簡単には兵は退けないだろう。喧嘩別れでは帝国がフェザーンへ進駐する口実を与えかねない。フェザーンの中立を確立した上での撤兵、それが同盟の願いのはずだ。
元々帝国がルパートの身柄を押さえたのはフェザーンに彼を置いておけばルビンスキーがルパートを利用してフェザーンを混乱させるのではないかと思ったからだ。帝国は内乱の最中だ、不必要な混乱は避けたい。
そして内乱終結後もその状況は変わらない。ある程度国内が安定するまで外征は出来ないのだ。つまりフェザーン、イゼルローンどちらも静寂である事が望ましい。ルパートを押さえたのはルビンスキー捕縛のためではない、フェザーン安定のためだ。オーディンならルパートは自由に動けない、フェザーンのルビンスキーもだ。危険性は低い。

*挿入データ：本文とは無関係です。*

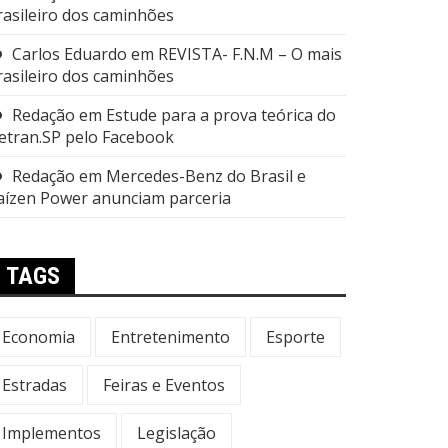
rasileiro dos caminhões
Carlos Eduardo
em
REVISTA- F.N.M – O mais
rasileiro dos caminhões
Redação
em
Estude para a prova teórica do
etran.SP pelo Facebook
Redação
em
Mercedes-Benz do Brasil e
aízen Power anunciam parceria
TAGS
Economia
Entretenimento
Esporte
Estradas
Feiras e Eventos
Implementos
Legislação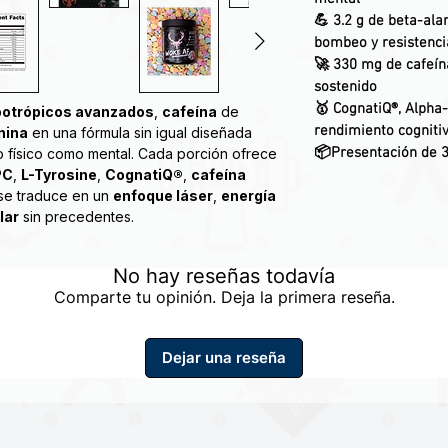
💪 3.2 g de beta-ala
bombeo y resistenci
🚀 330 mg de cafeín
sostenido
🥇 CognatiQ®, Alpha-
ootrópicos avanzados
,
cafeína
de
rendimiento cogniti
nina
en una fórmula sin igual diseñada
📦Presentación de 3
o físico como mental. Cada porción ofrece
PC
,
L-Tyrosine
,
CognatiQ®
,
cafeína
 se traduce en un
enfoque láser
,
energía
lar
sin precedentes.
stiones increíbles y concentración de
No hay reseñas todavía
repetición adicional.Cargado con tres
Comparte tu opinión. Deja la primera reseña.
333 mg), dendrobium y sinefrina, este trío
 duradera, congestiones incomparables y
je.*
Dejar una reseña
 Esta dosis rica en estimulantes ha sido
las tolerancias más fuertes.
PALEO - SIN CALORÍAS - CERTIFICADO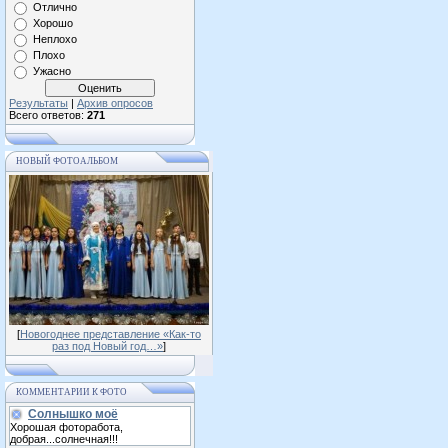
Отлично
Хорошо
Неплохо
Плохо
Ужасно
Результаты
|
Архив опросов
Всего ответов:
271
НОВЫЙ ФОТОАЛЬБОМ
[
Новогоднее представление «Как-то
раз под Новый год…»
]
КОММЕНТАРИИ К ФОТО
Солнышко моё
Хорошая фоторабота,
добрая...солнечная!!!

「ルビンスキーの捕縛よりもフェザーンを安定させろと言うかの? 先ずはそちらを優先させろと」
「いささか苦しいですね、亡命者が小粒です」
「ランズベルク伯とシャイド男爵か、ランズベルク伯は誘拐事件の主犯、シャイド男爵はブラウンシュバイク公の甥、十分大物じゃ、危険人物じゃろう」
ランズベルク伯が危険人物? 失笑仕掛かったが、途中で顔が強張った。操り方次第では十分に危険人物だ。それは原作でもこの世界でも証明されている。しかし二人ではいささか駒不足ではある。
「捕虜をフェザーンに追放しますか」
「捕虜か?」
「はい」
リヒテンラーデ侯は少し考える表情をした。
「フェザーンで反帝国活動を起させるということじゃの」
「はい、集まればたちまち不平不満を言い始めるでしょう」
捕虜の主だったもの、ラーゲル大将、ノルデン少将、ラートブルフ男爵、シェッツラー子爵、これらをフェザーンに追放する。連中、あっという間に不平不満を言い始めるだろう。となるとルビンスキーが動く可能性も有るか、ただの謀議ではすまなくなるな。